▶ [Consigne A] Résumez en quelques phrases le paragraphe du texte sur la NEF qui commence par « Devenir une banque indépendante », en conservant ses faits essentiels.

“La transparence peut aussi être une fragilité”

Devenir une banque indépendante, à part entière, c’est l’ambition de la NEF, installée à Vaulx-en-Velin. Un sacré pari car l’accès à ce statut reste très difficile. Cette coopérative bancaire qui revendique une transparence totale, a lancé une grande campagne nationale pour mieux se faire connaître et lever des fonds. Mais elle se retrouve mise en cause pour ses liens supposés avec l’anthroposophie, un mouvement ésotérique accusé de dérives sectaires. L’opposition municipale reproche même aux exécutifs lyonnais de faire appel à ses services pour des financements, à la Ville de Lyon et à la Métropole. Bernard Horenbeek, président de la NEF, a accepté de répondre sans détour à nos questions. Par Lionel Favrot

Comment a été créée la Nef ?

▶ [Consigne B] Reproduisez à l'identique toutes les lignes des entrées qui suivent, en omettant les images.

▶ [Données fournies]
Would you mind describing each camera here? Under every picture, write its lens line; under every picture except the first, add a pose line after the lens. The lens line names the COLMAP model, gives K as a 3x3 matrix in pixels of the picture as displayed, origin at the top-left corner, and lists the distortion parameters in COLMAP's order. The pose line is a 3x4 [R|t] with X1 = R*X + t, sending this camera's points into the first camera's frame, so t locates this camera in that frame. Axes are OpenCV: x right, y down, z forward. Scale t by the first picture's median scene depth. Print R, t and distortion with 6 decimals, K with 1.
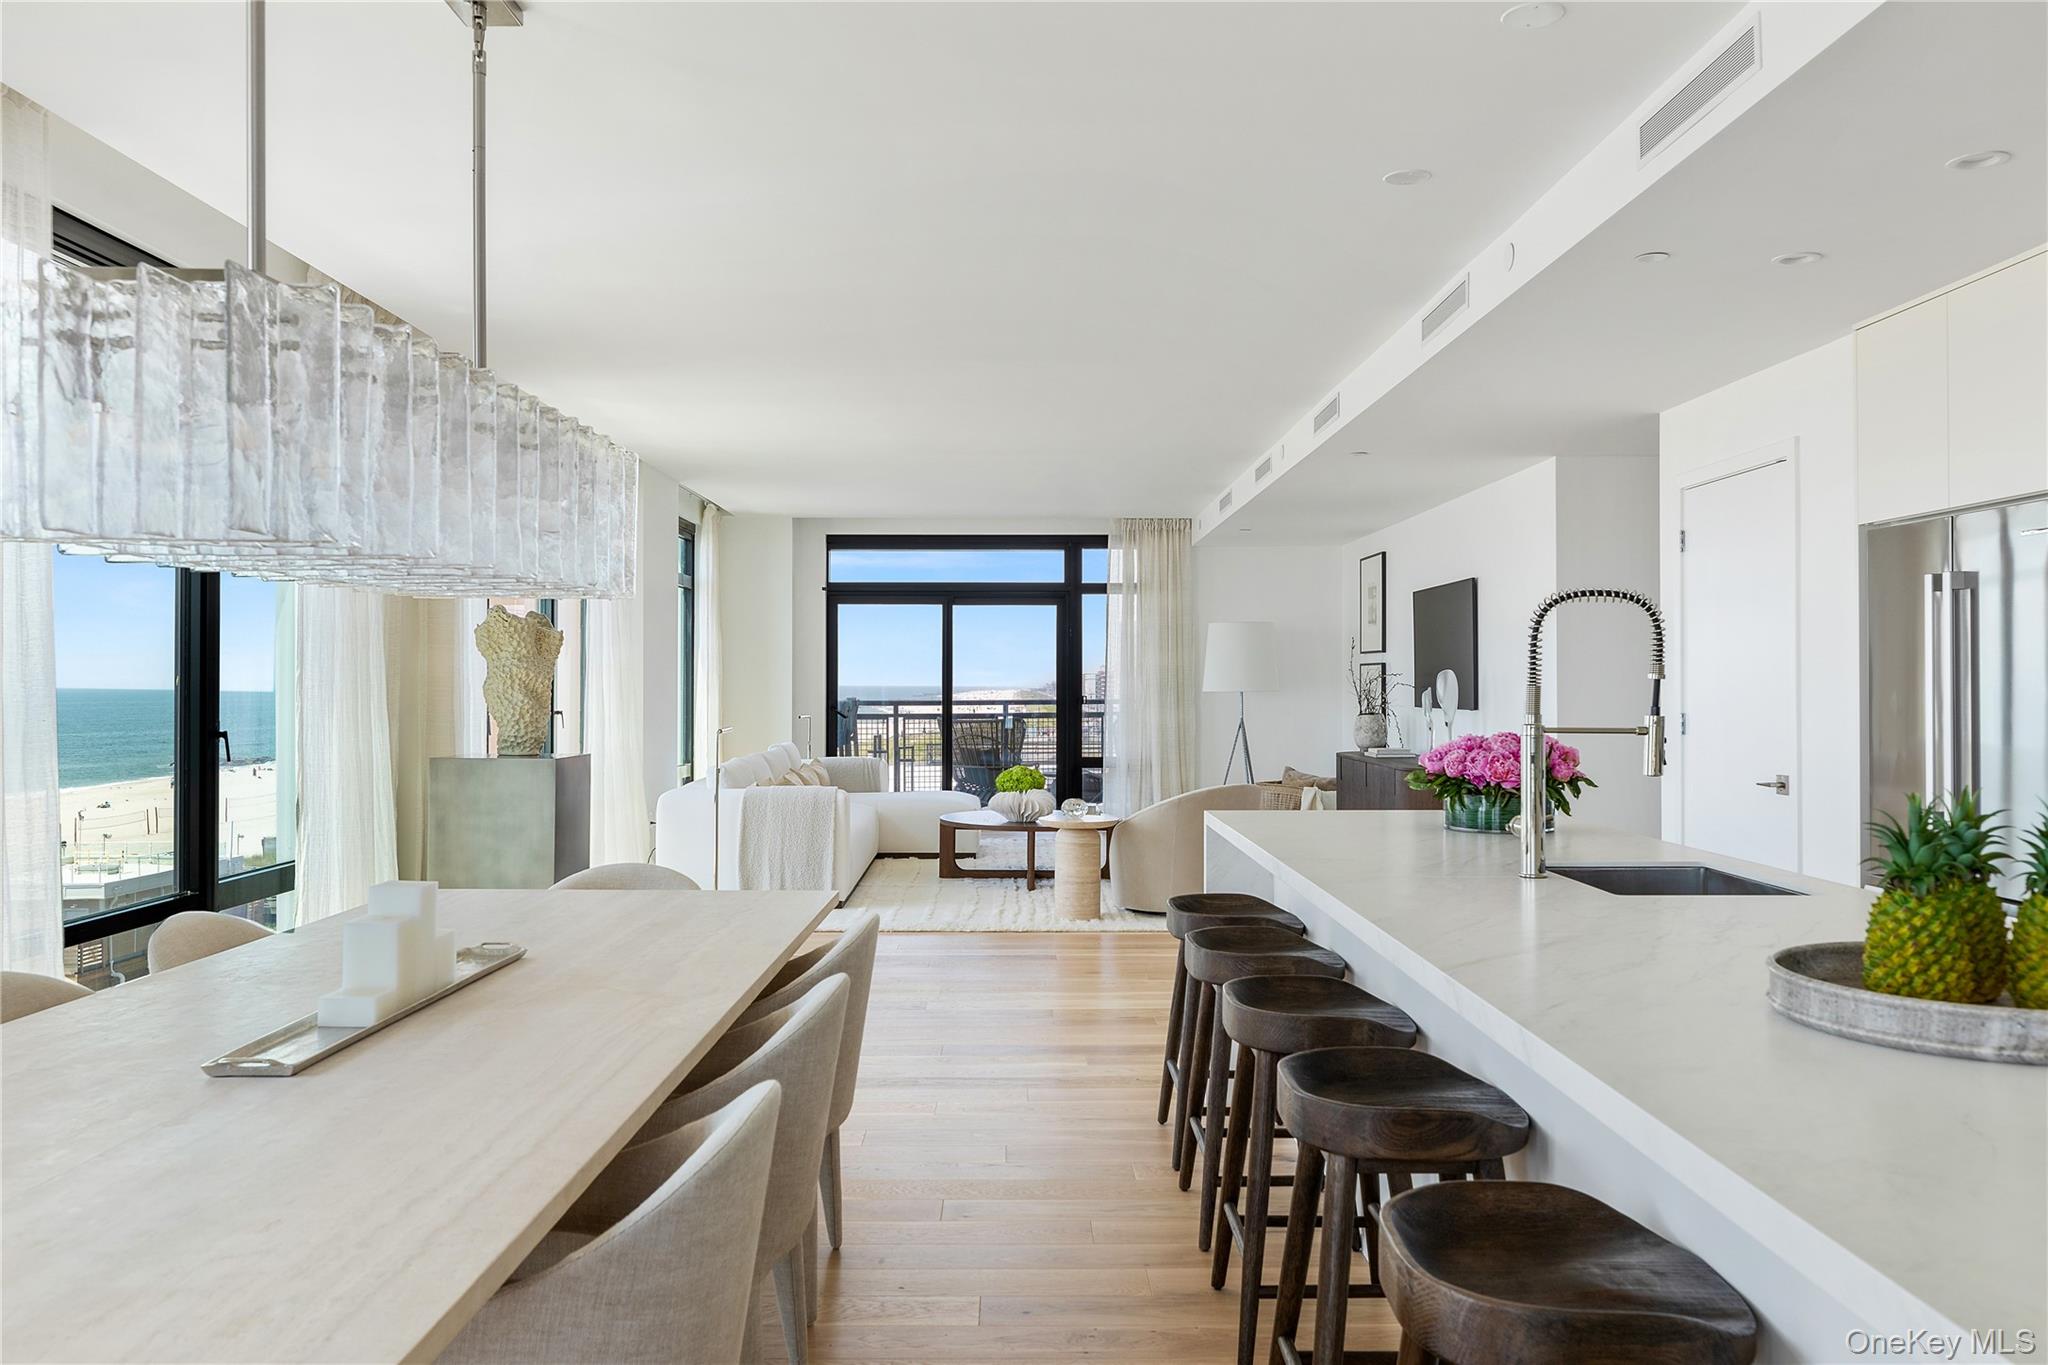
lens RADIAL K [[1553.3, 0, 1024.0], [0, 1553.3, 682.5], [0, 0, 1]] dist [0.044925, -0.001161]
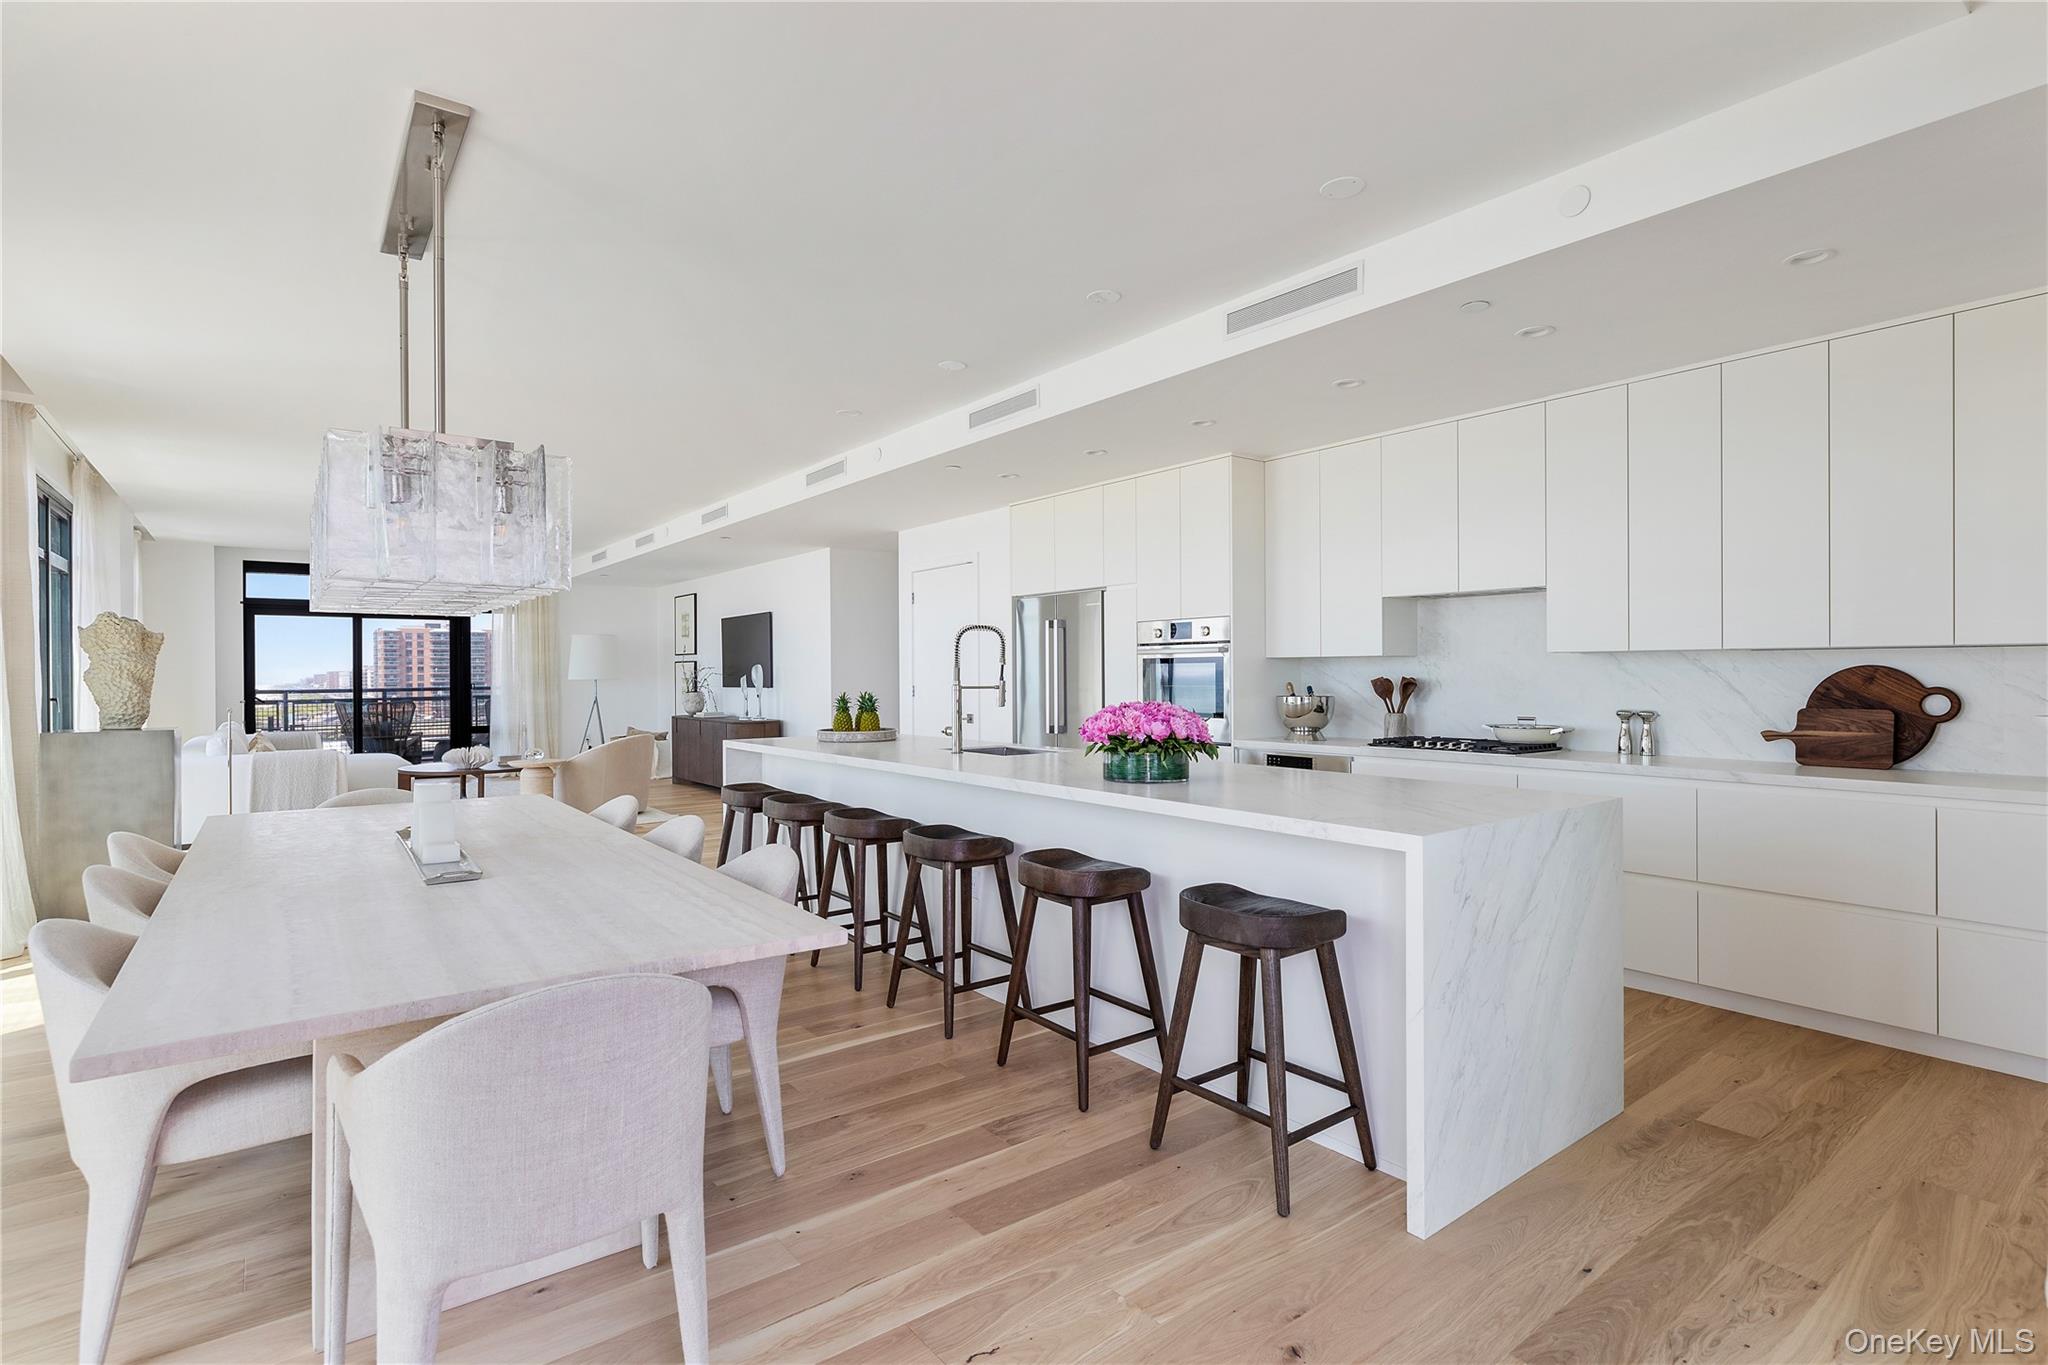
lens RADIAL K [[992.8, 0, 1024.0], [0, 992.8, 682.5], [0, 0, 1]] dist [-0.000257, -0.000028]
pose [[0.807878, -0.010362, 0.589259, -0.096366], [0.006414, 0.999941, 0.008790, 0.002707], [-0.589315, -0.003322, 0.807896, -0.043863]]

▶ [Corrigé A] La NEF, coopérative bancaire installée à Vaulx-en-Velin, veut devenir une banque indépendante à part entière, un statut très difficile à obtenir. Elle revendique une transparence totale et a lancé une grande campagne nationale pour se faire connaître et lever des fonds. On lui reproche toutefois des liens supposés avec l'anthroposophie, un mouvement ésotérique accusé de dérives sectaires. L'opposition municipale critique aussi la Ville de Lyon et la Métropole, qui font appel à elle pour des financements. Son président, Bernard Horenbeek, a accepté de répondre aux questions de Lionel Favrot.

▶ [Corrigé B]
Would you mind describing each camera here? Under every picture, write its lens line; under every picture except the first, add a pose line after the lens. The lens line names the COLMAP model, gives K as a 3x3 matrix in pixels of the picture as displayed, origin at the top-left corner, and lists the distortion parameters in COLMAP's order. The pose line is a 3x4 [R|t] with X1 = R*X + t, sending this camera's points into the first camera's frame, so t locates this camera in that frame. Axes are OpenCV: x right, y down, z forward. Scale t by the first picture's median scene depth. Print R, t and distortion with 6 decimals, K with 1.
lens RADIAL K [[1553.3, 0, 1024.0], [0, 1553.3, 682.5], [0, 0, 1]] dist [0.044925, -0.001161]
lens RADIAL K [[992.8, 0, 1024.0], [0, 992.8, 682.5], [0, 0, 1]] dist [-0.000257, -0.000028]
pose [[0.807878, -0.010362, 0.589259, -0.096366], [0.006414, 0.999941, 0.008790, 0.002707], [-0.589315, -0.003322, 0.807896, -0.043863]]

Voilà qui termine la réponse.